At first, I’d archived the email.

But when some of my RC friends in London asked who was going to the Mozilla Festival, I remembered, “didn’t they email me about … going?”

I thought, surely this is a mistake. This:

As a member of Mozilla’s add-ons community, we would like to invite you to join us for an extension developer meetup in London during MozFest, Mozilla’s annual festival for the Open Internet movement.

Couldn’t be serious. For one, I’d only brought the extension over from Chrome, three years ago, and the original author (Eric Bailey) now pushes patches to the extension (Millennials to Snake People) after a yearish (who knows) of lazy maintenance on my part. But I submitted the survey and waited for them to come to their senses.
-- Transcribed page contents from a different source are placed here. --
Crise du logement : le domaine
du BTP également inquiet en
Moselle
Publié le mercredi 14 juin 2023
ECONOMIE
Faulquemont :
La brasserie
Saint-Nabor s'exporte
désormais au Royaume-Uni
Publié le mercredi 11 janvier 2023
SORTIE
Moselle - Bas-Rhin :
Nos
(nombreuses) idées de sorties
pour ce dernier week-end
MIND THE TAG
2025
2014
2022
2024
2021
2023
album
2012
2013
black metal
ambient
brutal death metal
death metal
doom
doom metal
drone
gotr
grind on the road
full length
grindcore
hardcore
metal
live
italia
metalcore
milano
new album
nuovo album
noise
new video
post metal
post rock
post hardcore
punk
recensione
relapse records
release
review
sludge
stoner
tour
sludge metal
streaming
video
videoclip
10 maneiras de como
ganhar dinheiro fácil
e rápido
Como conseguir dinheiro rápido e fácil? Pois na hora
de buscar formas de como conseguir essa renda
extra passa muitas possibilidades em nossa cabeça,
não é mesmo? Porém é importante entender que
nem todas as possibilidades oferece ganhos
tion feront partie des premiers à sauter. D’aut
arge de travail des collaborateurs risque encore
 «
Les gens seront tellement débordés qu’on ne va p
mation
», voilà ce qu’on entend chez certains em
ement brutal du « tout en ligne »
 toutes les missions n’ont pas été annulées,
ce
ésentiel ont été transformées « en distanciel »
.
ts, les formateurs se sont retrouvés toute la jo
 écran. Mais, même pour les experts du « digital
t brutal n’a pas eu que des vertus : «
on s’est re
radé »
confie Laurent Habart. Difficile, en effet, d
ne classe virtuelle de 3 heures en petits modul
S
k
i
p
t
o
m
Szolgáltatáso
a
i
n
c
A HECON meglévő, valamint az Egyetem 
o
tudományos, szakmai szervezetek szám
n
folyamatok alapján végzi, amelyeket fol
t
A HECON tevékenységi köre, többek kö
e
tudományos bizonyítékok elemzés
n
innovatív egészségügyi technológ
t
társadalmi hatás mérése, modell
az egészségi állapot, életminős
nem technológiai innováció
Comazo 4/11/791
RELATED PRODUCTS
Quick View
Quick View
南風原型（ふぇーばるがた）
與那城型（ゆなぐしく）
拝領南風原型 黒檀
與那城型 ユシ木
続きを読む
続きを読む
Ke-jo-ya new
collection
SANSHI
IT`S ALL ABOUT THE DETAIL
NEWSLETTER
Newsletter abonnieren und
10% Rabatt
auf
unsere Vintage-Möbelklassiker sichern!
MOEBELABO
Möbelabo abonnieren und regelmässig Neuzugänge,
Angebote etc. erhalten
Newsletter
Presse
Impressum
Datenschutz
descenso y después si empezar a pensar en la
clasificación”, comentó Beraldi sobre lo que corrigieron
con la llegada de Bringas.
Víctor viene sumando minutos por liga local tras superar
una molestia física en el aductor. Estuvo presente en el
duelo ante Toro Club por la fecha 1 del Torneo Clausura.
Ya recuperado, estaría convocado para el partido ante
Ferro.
But anyway, I was in London last week.

The team working on http://addons.mozilla.org/ was doing a co-design workshop during the Mozilla Festival, at the “MozFest House” aka the RSA. It was neat to contribute to the process, and also to go through that UX flow/see the inputs to design research.

RSA building in London

There were two sort of “halves” to the day. First, there were some ground rules (no devices! 🙂 ) and intros. Then some presentations — covering the content guidelines research which was also something I’d seen in the pre-meetup user studies. Then a review of the those pre-meetup interviews, covering the steps of the submission workflow breaking things out into “what went well/what didn’t.”

Something I found interesting is, recalling the interview with the researcher, we didn’t break things out into those positives/negatives explicitly, that’s something the researcher did. It makes me wonder if that might be something to try in retrospectives — instead of asking “what went well/what didn’t,” talk about the stages of the project and chat about them and then synthesize.
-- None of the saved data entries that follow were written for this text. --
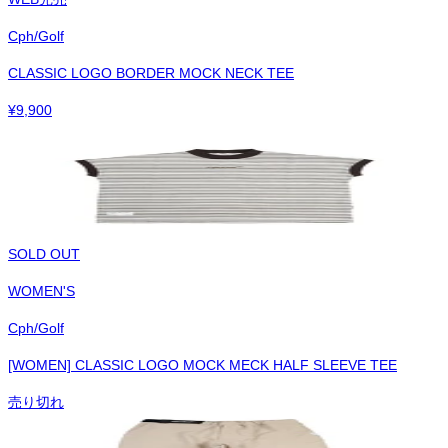
Cph/Golf
CLASSIC LOGO BORDER MOCK NECK TEE
¥
9,900
SOLD OUT
WOMEN'S
Cph/Golf
[WOMEN] CLASSIC LOGO MOCK MECK HALF SLEEVE TEE
売り切れ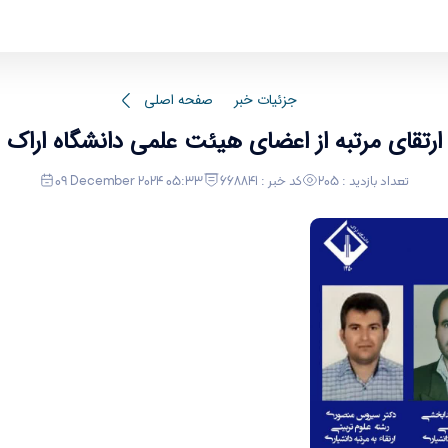
جزئیات خبر
صفحه اصلی
ارتقای مرتبه از اعضای هیئت علمی دانشگاه اراک
تعداد بازدید : 205
کد خبر : 668841
09 December 2024 05:33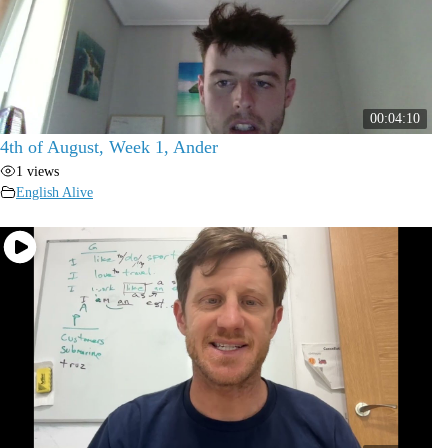
00:04:10
4th of August, Week 1, Ander
1 views
English Alive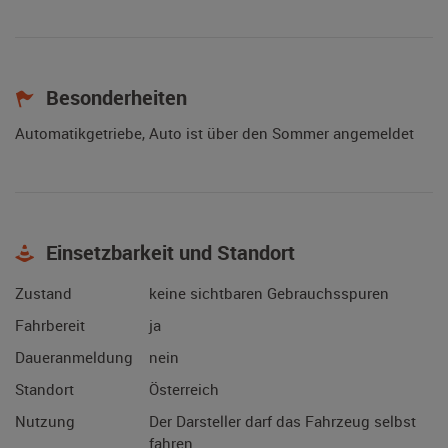
Besonderheiten
Automatikgetriebe, Auto ist über den Sommer angemeldet
Einsetzbarkeit und Standort
Zustand
keine sichtbaren Gebrauchsspuren
Fahrbereit
ja
Daueranmeldung
nein
Standort
Österreich
Nutzung
Der Darsteller darf das Fahrzeug selbst
fahren.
Using that research, we had three tables focused on some “how might we” questions — “how might we help people get timely feedback on their extension,” as a paraphrased example. We then folded up sheets of paper into spaces of 6 and had quiet-time for ideation, and then time to discuss what each person had, but we had assigned roles: realist, dreamer, and spoiler. The realist asks “how,” the dreamer asks “why not,” and the spoiler say “no way, not possible” (designated hater).

After the first table session on one how-might-we, we broke for lunch, and when we came back, it was time to create one consolidated idea from those presented by the table participants. I appreciated the timing of doing that first consolidation after lunch, it gave me more time to … digest 😉

One of my idea sets

We then repeated the process at two more tables, and the groups of people mixed up each time (assigned by the researcher). Then, one final group was called out, and this was to take the ideas from each of the groups for one table (so, three sketches/ideas) and do one final consolidation, and then record a short 90-120 second video documenting that.

It was super interesting to go through the process, and absolutely lovely to get to meet and work with the add-ons team and community. Really glad I was able to go, and looking forward to more adventures in UX in the future.